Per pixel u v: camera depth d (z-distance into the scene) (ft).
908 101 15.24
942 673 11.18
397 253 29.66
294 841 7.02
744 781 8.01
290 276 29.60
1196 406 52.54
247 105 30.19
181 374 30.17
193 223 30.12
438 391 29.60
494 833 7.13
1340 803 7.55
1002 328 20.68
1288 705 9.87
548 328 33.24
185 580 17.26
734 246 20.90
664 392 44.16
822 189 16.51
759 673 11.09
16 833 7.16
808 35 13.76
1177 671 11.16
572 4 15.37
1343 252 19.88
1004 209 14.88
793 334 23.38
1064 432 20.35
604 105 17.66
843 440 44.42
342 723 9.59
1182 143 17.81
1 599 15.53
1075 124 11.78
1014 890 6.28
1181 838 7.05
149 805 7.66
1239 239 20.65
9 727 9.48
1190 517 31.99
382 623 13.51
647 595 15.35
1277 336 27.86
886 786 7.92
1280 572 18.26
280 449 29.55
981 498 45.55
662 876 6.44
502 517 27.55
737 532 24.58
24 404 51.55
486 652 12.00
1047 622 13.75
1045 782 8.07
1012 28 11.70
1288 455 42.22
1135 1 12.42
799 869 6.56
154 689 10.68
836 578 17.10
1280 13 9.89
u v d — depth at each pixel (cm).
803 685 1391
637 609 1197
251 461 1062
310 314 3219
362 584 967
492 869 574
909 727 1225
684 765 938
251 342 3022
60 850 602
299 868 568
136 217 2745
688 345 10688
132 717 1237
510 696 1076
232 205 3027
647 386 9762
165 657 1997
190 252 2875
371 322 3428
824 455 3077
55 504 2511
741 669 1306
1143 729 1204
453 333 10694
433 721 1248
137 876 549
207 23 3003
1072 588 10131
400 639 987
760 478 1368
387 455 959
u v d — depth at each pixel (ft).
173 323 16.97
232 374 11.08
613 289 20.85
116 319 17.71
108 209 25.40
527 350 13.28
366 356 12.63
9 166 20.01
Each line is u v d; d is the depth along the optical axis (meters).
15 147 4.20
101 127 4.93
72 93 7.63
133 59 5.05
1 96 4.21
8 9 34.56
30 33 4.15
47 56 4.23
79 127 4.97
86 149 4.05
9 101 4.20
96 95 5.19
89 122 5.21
• • • •
TASK TO COMPLETE - Would you retype exactly the lines above, from the line with "1288 455 42.22" to the line with "9 166 20.01", with both end lines kept and nothing more?

ANSWER BOX -
1288 455 42.22
1135 1 12.42
799 869 6.56
154 689 10.68
836 578 17.10
1280 13 9.89
u v d — depth at each pixel (cm).
803 685 1391
637 609 1197
251 461 1062
310 314 3219
362 584 967
492 869 574
909 727 1225
684 765 938
251 342 3022
60 850 602
299 868 568
136 217 2745
688 345 10688
132 717 1237
510 696 1076
232 205 3027
647 386 9762
165 657 1997
190 252 2875
371 322 3428
824 455 3077
55 504 2511
741 669 1306
1143 729 1204
453 333 10694
433 721 1248
137 876 549
207 23 3003
1072 588 10131
400 639 987
760 478 1368
387 455 959
u v d — depth at each pixel (ft).
173 323 16.97
232 374 11.08
613 289 20.85
116 319 17.71
108 209 25.40
527 350 13.28
366 356 12.63
9 166 20.01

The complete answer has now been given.